立っている分には問題がないのだろうけれど、動き出そうとするとバランスを崩してしまうのだろう。
そんな状態でも此処に来てくれたということは。
少なからず廣瀬さんとの仲は進展しているのか、はたまた、昔なじみの坊ちゃんなので仕方なく面倒を見ているのか。
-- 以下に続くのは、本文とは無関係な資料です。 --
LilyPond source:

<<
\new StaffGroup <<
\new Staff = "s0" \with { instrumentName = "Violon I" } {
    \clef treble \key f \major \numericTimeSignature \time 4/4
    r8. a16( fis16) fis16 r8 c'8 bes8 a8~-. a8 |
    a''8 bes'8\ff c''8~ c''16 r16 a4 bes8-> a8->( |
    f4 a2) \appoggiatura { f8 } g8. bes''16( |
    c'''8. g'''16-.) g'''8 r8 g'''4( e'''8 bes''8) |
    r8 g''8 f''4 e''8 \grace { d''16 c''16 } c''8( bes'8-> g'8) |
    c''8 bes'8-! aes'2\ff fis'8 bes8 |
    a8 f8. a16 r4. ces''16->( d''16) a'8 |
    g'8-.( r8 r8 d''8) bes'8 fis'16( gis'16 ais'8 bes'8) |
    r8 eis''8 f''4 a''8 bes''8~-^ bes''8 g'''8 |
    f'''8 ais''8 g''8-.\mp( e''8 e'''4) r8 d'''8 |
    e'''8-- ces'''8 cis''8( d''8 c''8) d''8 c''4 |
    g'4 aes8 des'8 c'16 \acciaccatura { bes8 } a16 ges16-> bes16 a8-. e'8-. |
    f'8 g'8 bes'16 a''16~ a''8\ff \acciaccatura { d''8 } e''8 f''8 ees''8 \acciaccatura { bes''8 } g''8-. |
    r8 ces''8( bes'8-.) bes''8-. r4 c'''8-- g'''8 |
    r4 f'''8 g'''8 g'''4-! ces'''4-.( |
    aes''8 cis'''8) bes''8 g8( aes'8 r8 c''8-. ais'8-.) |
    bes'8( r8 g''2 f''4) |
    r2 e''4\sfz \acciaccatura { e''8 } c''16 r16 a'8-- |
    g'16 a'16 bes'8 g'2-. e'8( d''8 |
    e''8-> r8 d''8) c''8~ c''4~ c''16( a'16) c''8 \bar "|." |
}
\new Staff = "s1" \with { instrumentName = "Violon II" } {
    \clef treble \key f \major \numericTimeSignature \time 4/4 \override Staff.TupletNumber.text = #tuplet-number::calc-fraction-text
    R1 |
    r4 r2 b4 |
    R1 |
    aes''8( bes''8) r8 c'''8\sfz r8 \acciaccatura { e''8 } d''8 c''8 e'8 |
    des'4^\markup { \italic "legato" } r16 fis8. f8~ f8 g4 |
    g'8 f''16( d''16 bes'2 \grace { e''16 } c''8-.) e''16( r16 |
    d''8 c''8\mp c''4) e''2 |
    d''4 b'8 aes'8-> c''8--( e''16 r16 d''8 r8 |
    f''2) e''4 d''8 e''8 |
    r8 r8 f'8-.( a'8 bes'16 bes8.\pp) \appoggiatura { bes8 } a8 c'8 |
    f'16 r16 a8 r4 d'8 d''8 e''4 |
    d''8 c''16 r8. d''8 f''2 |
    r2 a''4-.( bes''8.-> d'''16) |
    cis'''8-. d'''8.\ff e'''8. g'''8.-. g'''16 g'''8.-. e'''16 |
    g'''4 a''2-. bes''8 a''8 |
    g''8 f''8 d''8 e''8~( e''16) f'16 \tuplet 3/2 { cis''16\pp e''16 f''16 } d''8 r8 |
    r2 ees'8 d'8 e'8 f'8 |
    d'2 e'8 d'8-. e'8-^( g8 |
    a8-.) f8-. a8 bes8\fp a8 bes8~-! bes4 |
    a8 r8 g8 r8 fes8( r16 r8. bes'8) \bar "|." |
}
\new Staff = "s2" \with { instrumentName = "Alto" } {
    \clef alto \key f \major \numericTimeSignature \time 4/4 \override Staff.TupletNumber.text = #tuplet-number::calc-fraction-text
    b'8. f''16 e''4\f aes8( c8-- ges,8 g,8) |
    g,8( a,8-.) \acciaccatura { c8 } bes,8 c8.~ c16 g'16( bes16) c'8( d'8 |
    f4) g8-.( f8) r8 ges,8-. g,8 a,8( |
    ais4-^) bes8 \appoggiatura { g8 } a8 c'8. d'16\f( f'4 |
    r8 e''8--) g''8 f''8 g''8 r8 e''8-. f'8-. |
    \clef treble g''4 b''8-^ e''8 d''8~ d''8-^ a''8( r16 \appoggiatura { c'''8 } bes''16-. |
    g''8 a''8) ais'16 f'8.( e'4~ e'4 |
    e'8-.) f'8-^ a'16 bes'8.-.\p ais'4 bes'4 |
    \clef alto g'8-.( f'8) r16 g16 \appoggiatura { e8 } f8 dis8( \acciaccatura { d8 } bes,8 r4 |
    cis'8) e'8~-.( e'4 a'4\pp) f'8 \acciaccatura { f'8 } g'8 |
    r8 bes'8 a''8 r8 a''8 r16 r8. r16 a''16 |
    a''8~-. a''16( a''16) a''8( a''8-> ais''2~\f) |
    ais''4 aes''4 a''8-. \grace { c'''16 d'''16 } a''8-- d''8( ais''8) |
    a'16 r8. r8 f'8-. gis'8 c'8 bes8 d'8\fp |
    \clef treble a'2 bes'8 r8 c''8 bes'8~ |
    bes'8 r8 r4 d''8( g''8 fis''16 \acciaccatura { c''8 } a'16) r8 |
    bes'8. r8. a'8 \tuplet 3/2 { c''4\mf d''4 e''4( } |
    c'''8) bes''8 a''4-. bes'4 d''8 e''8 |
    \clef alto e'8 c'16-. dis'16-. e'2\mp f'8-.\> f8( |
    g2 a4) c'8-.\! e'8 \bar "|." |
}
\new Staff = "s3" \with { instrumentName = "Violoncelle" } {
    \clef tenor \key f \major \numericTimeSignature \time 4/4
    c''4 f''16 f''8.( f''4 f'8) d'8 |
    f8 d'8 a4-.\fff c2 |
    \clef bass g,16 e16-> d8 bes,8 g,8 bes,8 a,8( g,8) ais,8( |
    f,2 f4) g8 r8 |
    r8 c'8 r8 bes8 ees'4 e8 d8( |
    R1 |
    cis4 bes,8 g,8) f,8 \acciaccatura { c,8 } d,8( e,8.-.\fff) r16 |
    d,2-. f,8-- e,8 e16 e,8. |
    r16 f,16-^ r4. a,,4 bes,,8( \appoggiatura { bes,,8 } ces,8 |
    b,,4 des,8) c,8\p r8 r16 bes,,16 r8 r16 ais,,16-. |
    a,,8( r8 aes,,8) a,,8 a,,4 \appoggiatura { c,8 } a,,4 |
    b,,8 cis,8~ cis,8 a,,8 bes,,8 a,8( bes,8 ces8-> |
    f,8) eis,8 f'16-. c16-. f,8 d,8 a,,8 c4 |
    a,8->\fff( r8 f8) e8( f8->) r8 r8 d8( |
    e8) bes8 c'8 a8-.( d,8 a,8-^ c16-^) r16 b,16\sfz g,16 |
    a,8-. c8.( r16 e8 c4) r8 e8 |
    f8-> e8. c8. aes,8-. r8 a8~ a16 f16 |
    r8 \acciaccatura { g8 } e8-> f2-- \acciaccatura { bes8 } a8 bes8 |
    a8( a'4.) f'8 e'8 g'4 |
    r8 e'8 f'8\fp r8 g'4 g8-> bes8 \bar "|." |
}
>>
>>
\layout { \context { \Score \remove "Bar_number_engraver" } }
結局二人の関係性がどんなものなのか聞く機会を失っているけれど、それほど距離が遠い関係ではないのだろうな、と予測するのは簡単だった。
「では、雪江さん。お手をどうぞ」
「すんまへん。お世話かけます」
歩き出そうとした雪江さんは、少し躊躇ってからゆっくりと足を踏み出した。
切れた鼻緒のまま歩くのは余程歩きづらいのか、引きずるように足を前に出す。
こんな状態のまま家まで来させてしまったことを申し訳ない気持ちで見つめると、雪江さんはグラリとバランスを崩してしまった。
ここまで歩いてくるのに体力を大分使ってしまったようで、足の踏ん張りが効いていない。
咄嗟に抱きかかえるようにして雪江さんの肩を抱き寄せる。
亜未とは違う桜のお香の匂いがして、思わず雪江さんの方を見つめてしまった。